Both Israel and its critics need to see Israel for what it is – a small country, forced into an unnatural situation of being the region’s most potent military power. The Jewish people have tried it the other way, with the defacto passivism of living as a defenseless minority. The Israeli habit of perhaps over-relying upon force is a reaction to those long centuries of oppression and humiliation.

Yet at bottom, Israel has limited military capacities. It must attempt innovative means – including diplomacy and international assistance – to augment its odds for security. This may involve, at times, swallowing instances of hurt pride, or even injustice – a lesson the Arab world would also do well to learn – in the interest of avoiding mutual escalations of violence.

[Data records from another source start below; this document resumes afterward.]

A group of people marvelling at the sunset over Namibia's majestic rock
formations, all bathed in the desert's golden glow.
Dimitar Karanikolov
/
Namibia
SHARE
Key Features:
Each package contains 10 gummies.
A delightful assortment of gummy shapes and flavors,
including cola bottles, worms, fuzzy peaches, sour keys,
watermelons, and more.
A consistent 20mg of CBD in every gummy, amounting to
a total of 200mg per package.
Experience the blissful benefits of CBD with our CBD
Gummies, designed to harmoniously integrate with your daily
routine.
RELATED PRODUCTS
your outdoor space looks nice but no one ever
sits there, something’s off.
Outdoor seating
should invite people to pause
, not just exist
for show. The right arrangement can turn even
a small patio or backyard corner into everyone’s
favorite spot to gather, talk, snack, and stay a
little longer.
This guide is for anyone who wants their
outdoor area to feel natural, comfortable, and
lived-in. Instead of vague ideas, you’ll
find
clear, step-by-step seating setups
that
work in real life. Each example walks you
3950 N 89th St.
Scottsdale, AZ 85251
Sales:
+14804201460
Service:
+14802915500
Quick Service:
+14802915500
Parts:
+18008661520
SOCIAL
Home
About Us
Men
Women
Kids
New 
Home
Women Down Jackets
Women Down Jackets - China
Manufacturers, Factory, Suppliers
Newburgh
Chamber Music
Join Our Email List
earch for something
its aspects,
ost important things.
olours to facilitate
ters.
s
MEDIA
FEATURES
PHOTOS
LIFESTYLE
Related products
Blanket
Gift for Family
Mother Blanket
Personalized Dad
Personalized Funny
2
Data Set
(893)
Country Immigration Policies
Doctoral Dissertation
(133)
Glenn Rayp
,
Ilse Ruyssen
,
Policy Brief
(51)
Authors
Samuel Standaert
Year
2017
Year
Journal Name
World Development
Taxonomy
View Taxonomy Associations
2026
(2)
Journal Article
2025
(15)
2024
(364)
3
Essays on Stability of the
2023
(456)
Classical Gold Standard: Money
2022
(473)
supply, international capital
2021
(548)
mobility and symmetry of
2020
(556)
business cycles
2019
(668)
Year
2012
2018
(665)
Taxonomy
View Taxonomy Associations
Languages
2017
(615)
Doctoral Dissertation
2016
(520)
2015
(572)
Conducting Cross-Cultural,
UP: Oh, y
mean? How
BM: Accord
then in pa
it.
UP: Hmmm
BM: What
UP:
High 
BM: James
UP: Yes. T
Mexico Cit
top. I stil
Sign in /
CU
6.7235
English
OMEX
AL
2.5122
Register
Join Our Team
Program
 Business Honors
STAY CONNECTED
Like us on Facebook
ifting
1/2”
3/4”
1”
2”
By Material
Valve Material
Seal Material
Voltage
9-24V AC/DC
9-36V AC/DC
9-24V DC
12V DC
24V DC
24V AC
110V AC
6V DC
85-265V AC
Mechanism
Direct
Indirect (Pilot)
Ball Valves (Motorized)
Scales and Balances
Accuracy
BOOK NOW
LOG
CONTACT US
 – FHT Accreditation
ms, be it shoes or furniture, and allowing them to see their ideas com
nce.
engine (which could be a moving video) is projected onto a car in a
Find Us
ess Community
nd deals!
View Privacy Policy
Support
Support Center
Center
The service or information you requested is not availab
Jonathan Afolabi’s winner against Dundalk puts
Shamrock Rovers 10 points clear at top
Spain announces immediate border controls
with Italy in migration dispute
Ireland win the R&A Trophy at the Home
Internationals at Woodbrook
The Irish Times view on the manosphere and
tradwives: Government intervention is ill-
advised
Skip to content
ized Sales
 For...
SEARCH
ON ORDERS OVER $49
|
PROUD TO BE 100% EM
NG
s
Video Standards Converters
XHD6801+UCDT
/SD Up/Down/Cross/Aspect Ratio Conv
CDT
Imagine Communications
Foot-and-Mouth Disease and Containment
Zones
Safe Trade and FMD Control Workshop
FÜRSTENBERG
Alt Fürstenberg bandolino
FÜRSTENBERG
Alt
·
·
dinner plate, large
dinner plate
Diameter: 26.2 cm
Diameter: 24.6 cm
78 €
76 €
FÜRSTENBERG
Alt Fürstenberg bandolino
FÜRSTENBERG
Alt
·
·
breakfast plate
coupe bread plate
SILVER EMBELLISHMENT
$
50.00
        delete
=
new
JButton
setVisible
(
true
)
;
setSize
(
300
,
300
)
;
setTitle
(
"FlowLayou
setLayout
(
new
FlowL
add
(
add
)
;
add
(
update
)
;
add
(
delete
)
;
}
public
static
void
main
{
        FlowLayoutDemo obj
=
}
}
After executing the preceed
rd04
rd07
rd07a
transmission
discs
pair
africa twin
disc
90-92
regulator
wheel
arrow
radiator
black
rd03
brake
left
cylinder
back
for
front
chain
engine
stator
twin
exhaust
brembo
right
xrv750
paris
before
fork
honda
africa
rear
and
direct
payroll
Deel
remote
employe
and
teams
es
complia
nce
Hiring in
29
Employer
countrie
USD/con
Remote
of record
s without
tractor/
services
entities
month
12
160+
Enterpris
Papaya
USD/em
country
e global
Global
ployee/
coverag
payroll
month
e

It should not surprise us that a guerrilla enemy, fighting on its own soil and glorifying the “martyrdom” of its men, along with the civilians among whom they are embedded, has placed Israel in a strategic quagmire in Lebanon, for a second time. The Romans confronted an equally determined foe in the Jewish people of 2,000 years ago, who were equipped with some of the same advantages. But Rome had the will and capacity of the world’s greatest empire – immune from the pressures of a well-informed public and democratic opposition, and facing no simultaneous strategic threat elsewhere – to systematically crush the heroic Judean rebellions in the first and second centuries. As a small country, modern Israel almost certainly lacks the capability to do something similar to the Hezbollah.

It was the path of Yohanon Ben-Zakai, convincing the Romans to allow him to set up his yeshiva, that saved the Jewish people at that time. I’m not arguing pacifism versus self-defense, but as Kenny Rogers’ “Gambler” advises: “You got to know when to hold ‘em, know when to fold ‘em, know when to walk away and know when to run.....”

Still, the Western world seems to have gone too far in a pacifist direction. The enhanced UN international force is beginning to look stillborn – with France effectively wimping out and both Lebanon and the UN still uncommitted to a real effort to curtail Hezbollah as an armed threat.